Israeli couscous with roasted butternut squash pairs the flavors of fall with pearl-shaped Israeli couscous. 

TAMMY LJUNGBLAD, KANSAS CITY STAR

If you’ve been paying attention to a guy named Michael Solomonov — the James Beard award-winning restaurant chef and owner of Zahav in Philadelphia — you already may be familiar with the nutty flavor and slight chew of Israeli couscous.

At his restaurant and in his cookbook, Solomonov serves the pearl-shaped granules in a variety of ways: cooked risotto-style with tomato to serve with fish, “stained” by carrot juice and saffron or combined with spicy kale and lemon to make salads.
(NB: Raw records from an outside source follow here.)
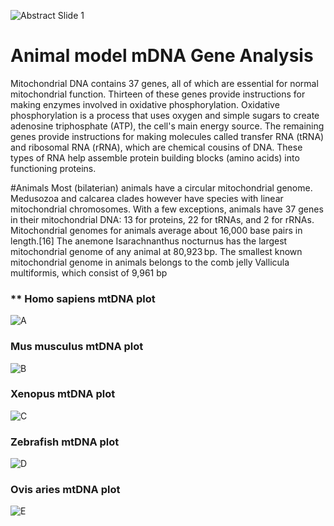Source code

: ![Abstract Slide 1](https://github.com/Bigardcode/Animal_model_mDNA_Gene/assets/84800557/04a62368-d666-4ce2-b41c-bcd8329964c9)









# Animal model mDNA Gene Analysis

Mitochondrial DNA contains 37 genes, all of which are essential for normal mitochondrial function. Thirteen of these genes provide instructions for making enzymes involved in oxidative phosphorylation. Oxidative phosphorylation is a process that uses oxygen and simple sugars to create adenosine triphosphate (ATP), the cell's main energy source. The remaining genes provide instructions for making molecules called transfer RNA (tRNA) and ribosomal RNA (rRNA), which are chemical cousins of DNA. These types of RNA help assemble protein building blocks (amino acids) into functioning proteins.

#Animals
Most (bilaterian) animals have a circular mitochondrial genome. Medusozoa and calcarea clades however have species with linear mitochondrial chromosomes. With a few exceptions, animals have 37 genes in their mitochondrial DNA: 13 for proteins, 22 for tRNAs, and 2 for rRNAs.
Mitochondrial genomes for animals average about 16,000 base pairs in length.[16] The anemone Isarachnanthus nocturnus has the largest mitochondrial genome of any animal at 80,923 bp. The smallest known mitochondrial genome in animals belongs to the comb jelly Vallicula multiformis, which consist of 9,961 bp


### ** Homo sapiens mtDNA plot 

![A](https://github.com/Bigardcode/Animal_model_mDNA_Gene/assets/84800557/d0d886e5-5314-4c1d-98de-dd55358da057)

### Mus musculus mtDNA plot

![B](https://github.com/Bigardcode/Animal_model_mDNA_Gene/assets/84800557/9fafa997-d266-4fc4-a36c-8b95069539e0)

### Xenopus mtDNA plot

![C](https://github.com/Bigardcode/Animal_model_mDNA_Gene/assets/84800557/a2bcf13d-3265-4a3a-b99c-b9197da201c3)

### Zebrafish mtDNA plot

![D](https://github.com/Bigardcode/Animal_model_mDNA_Gene/assets/84800557/22eeaa6b-1d20-4fbc-8720-3e5af33ab007)

### Ovis aries mtDNA plot

![E](https://github.com/Bigardcode/Animal_model_mDNA_Gene/assets/84800557/a22a9e41-95ed-478a-8ed0-47726e74afe5)

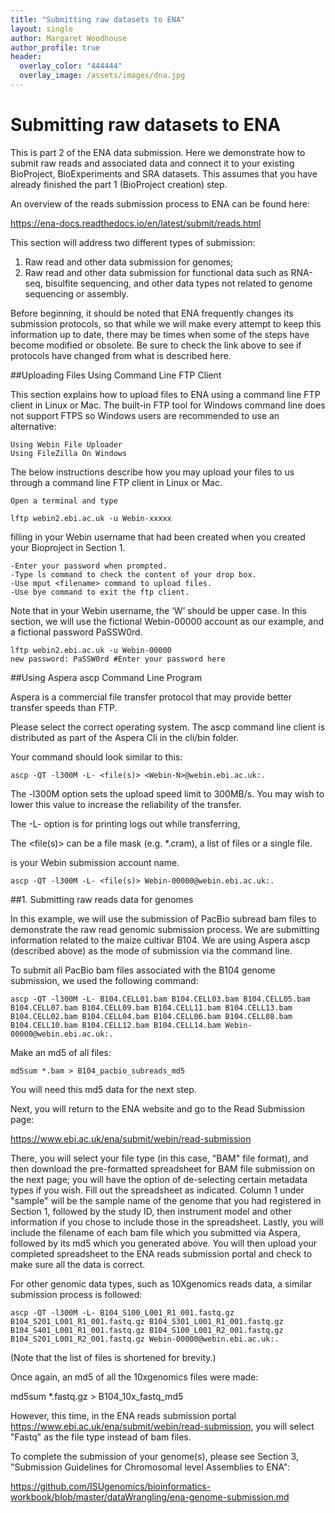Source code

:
 ```yaml
---
title: "Submitting raw datasets to ENA"
layout: single
author: Margaret Woodhouse
author_profile: true
header:
  overlay_color: "444444"
  overlay_image: /assets/images/dna.jpg
---
```


# Submitting raw datasets to ENA

This is part 2 of the ENA data submission. Here we demonstrate how to submit raw reads and associated data and connect it to your existing BioProject, BioExperiments and SRA datasets. This assumes that you have already finished the part 1 (BioProject creation) step.

An overview of the reads submission process to ENA can be found here:

https://ena-docs.readthedocs.io/en/latest/submit/reads.html

This section will address two different types of submission:

1. Raw read and other data submission for genomes;
2. Raw read and other data submission for functional data such as RNA-seq, bisulfite sequencing, and other data types not related to genome sequencing or assembly.

Before beginning, it should be noted that ENA frequently changes its submission protocols,  so that while we will make every attempt to keep this information up to date, there may be times when some of the steps have become modified or obsolete. Be sure to check the link above to see if protocols have changed from what is described here.

##Uploading Files Using Command Line FTP Client

This section explains how to upload files to ENA using a command line FTP client in Linux or Mac. The built-in FTP tool for Windows command line does not support FTPS so Windows users are recommended to use an alternative:

    Using Webin File Uploader
    Using FileZilla On Windows

The below instructions describe how you may upload your files to us through a command line FTP client in Linux or Mac.

    Open a terminal and type

```
lftp webin2.ebi.ac.uk -u Webin-xxxxx
```

filling in your Webin username that had been created when you created your Bioproject in Section 1.

    -Enter your password when prompted.
    -Type ls command to check the content of your drop box.
    -Use mput <filename> command to upload files.
    -Use bye command to exit the ftp client.

Note that in your Webin username, the ‘W’ should be upper case. In this section, we will use the fictional Webin-00000 account as our example, and a fictional password PaSSW0rd.

```
lftp webin2.ebi.ac.uk -u Webin-00000
new password: PaSSW0rd #Enter your password here
```

##Using Aspera ascp Command Line Program

Aspera is a commercial file transfer protocol that may provide better transfer speeds than FTP.

Please select the correct operating system. The ascp command line client is distributed as part of the Aspera Cli in the cli/bin folder.

Your command should look similar to this:

```
ascp -QT -l300M -L- <file(s)> <Webin-N>@webin.ebi.ac.uk:.
```

The -l300M option sets the upload speed limit to 300MB/s. You may wish to lower this value to increase the reliability of the transfer.

The -L- option is for printing logs out while transferring,

The <file(s)> can be a file mask (e.g. *.cram), a list of files or a single file.

<Webin-N> is your Webin submission account name.

```
ascp -QT -l300M -L- <file(s)> Webin-00000@webin.ebi.ac.uk:.
```

##1. Submitting raw reads data for genomes


In this example, we will use the submission of PacBio subread bam files to demonstrate the raw read genomic submission process. We are submitting information related to the maize cultivar B104. We are using Aspera ascp (described above) as the mode of submission via the command line.

To submit all PacBio bam files associated with the B104 genome submission, we used the following command:

```
ascp -QT -l300M -L- B104.CELL01.bam B104.CELL03.bam B104.CELL05.bam B104.CELL07.bam B104.CELL09.bam B104.CELL11.bam B104.CELL13.bam B104.CELL02.bam B104.CELL04.bam B104.CELL06.bam B104.CELL08.bam B104.CELL10.bam B104.CELL12.bam B104.CELL14.bam Webin-00000@webin.ebi.ac.uk:.
```

Make an md5 of all files:

```
md5sum *.bam > B104_pacbio_subreads_md5
```

You will need this md5 data for the next step.

Next, you will return to the ENA website and go to the Read Submission page:

https://www.ebi.ac.uk/ena/submit/webin/read-submission

There, you will select your file type (in this case, "BAM" file format), and then download the pre-formatted spreadsheet for BAM file submission on the next page; you will have the option of de-selecting certain metadata types if you wish. Fill out the spreadsheet as indicated. Column 1 under "sample" will be the sample name of the genome that you had registered in Section 1, followed by the study ID, then instrument model and other information if you chose to include those in the spreadsheet. Lastly, you will include the filename of each bam file which you submitted via Aspera, followed by its md5 which you generated above. You will then upload your completed spreadsheet to the ENA reads submission portal and check to make sure all the data is correct.


For other genomic data types, such as 10Xgenomics reads data, a similar submission process is followed:

```
ascp -QT -l300M -L- B104_S100_L001_R1_001.fastq.gz B104_S201_L001_R1_001.fastq.gz B104_S301_L001_R1_001.fastq.gz B104_S401_L001_R1_001.fastq.gz B104_S100_L001_R2_001.fastq.gz B104_S201_L001_R2_001.fastq.gz Webin-00000@webin.ebi.ac.uk:.
```
(Note that the list of files is shortened for brevity.)

Once again, an md5 of all the 10xgenomics files were made:

md5sum *.fastq.gz > B104_10x_fastq_md5

However, this time, in the ENA reads submission portal https://www.ebi.ac.uk/ena/submit/webin/read-submission, you will select "Fastq" as the file type instead of bam files.

To complete the submission of your genome(s), please see Section 3, "Submission Guidelines for Chromosomal level Assemblies to ENA":

https://github.com/ISUgenomics/bioinformatics-workbook/blob/master/dataWrangling/ena-genome-submission.md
While pantry ingredients like pomegranate molasses and zaa’tar may not make it into a regular meal rotation, Israeli couscous is an easy ingredient to work into a menu plan. It’s widely available in the health food or ethnic aisles of larger supermarkets. Similar to rice, the key to this larger format couscous is to steam it until it’s tender but not gummy.

Solomonov was born in Tel Aviv and grew up in Pennsylvania so his dishes combine Israeli cooking techniques with seasonal American ingredients. This Israeli couscous with roasted butternut squash pairs the semolina-wheat pasta with the flavors of fall: toasted pecans, pears and cranberries.

Preparation tips: Toasting the walnuts intensifies their flavor. To toast, spread the walnuts or pecans on a baking sheet. Bake at 350 degrees for 5 to 7 minutes or until lightly toasted.

Butternut squash cubes are often readily available, already peeled and cut in the produce section of large grocery stores. Alternately, you can cut the butternut squash. To make cutting easier, pierce the squash 3 or 4 times with a sharp knife. Microwave the squash on high (100 percent) power for 1 to 2 minutes; allow to stand and cool 3 minutes. Using a large, heavy knife, cut off stem. Peel using a vegetable peeler. Cut the squash in half and scoop out the seeds. Cut the flesh into cubes.